Iba a responder cuando la puerta de la oficina se abrió de golpe.
Un hombre entró sin ser anunciado, un hombre de unos cincuenta años con el cabello canoso y una expresión de desprecio tan intensa que casi podía tocarse. Llevaba un traje que rivalizaba con el de Sebastián, y detrás de él venían dos guardias de seguridad que parecían tan sorprendidos como yo.
—Sebastián —dijo el hombre, ignorándome por completo—. Me llegó un rumor muy interesante sobre una boda. Espero que sea mentira.
Sebastián se tensó a mi lado, y por primera vez desde que lo conocía, vi algo parecido al odio puro cruzar su expresión.
—Tío Alejandro —dijo, con una voz que podría cortar diamantes—. Qué desagradable sorpresa.
Los ojos de Alejandro finalmente se posaron en mí, recorriéndome de arriba abajo con un desprecio que me recordó dolorosamente a doña Carmen.
—¿Y esta quién es? ¿Tu última distracción?
—Esta —respondí, antes de que Sebastián pudiera hablar— es tu futura sobrina política. Y te sugiero que empieces a tratarla con más respeto.
El silencio que siguió fue denso como plomo, y vi algo nuevo brillar en los ojos de Alejandro: no sorpresa ni rabia, sino cálculo. El tipo de cálculo que hacen los depredadores antes de atacar.
—Interesante —murmuró, con una sonrisa que no contenía nada de humor—. Muy interesante. Parece que esta boda va a ser más entretenida de lo que pensaba.
Se dio vuelta y salió sin despedirse, y cuando la puerta se cerró, Sebastián soltó un suspiro que parecía cargar años de tensión.
—Ahora lo sabes —dijo—. Este es el enemigo interno.
—Parece encantador.
—Es peligroso. Y ahora que te ha visto, va a investigar todo sobre ti. —Se acercó a mí, tan cerca que podía ver las motas doradas en sus ojos oscuros—. ¿Hay algo en tu pasado que pueda usar en tu contra?
Pensé en diez años de matrimonio gris, en secretos que había guardado por vergüenza, en cosas que ni siquiera Rodrigo sabía.
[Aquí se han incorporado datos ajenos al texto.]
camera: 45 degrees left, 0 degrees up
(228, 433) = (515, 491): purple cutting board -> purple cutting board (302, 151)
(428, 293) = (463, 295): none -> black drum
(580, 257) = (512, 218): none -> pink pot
—Todos tenemos secretos —respondí.
—Entonces será mejor que me cuentes los tuyos antes de que él los encuentre.
Me miró esperando una respuesta, y yo me pregunté cuánta verdad estaba dispuesta a compartir con un hombre que todavía era prácticamente un desconocido.
Un hombre con el que me casaría mañana.
Un hombre que tenía sus propios secretos, secretos que todavía no estaba dispuesto a revelar.
Y en algún lugar de la ciudad, dos enemigos distintos planeaban nuestra destrucción.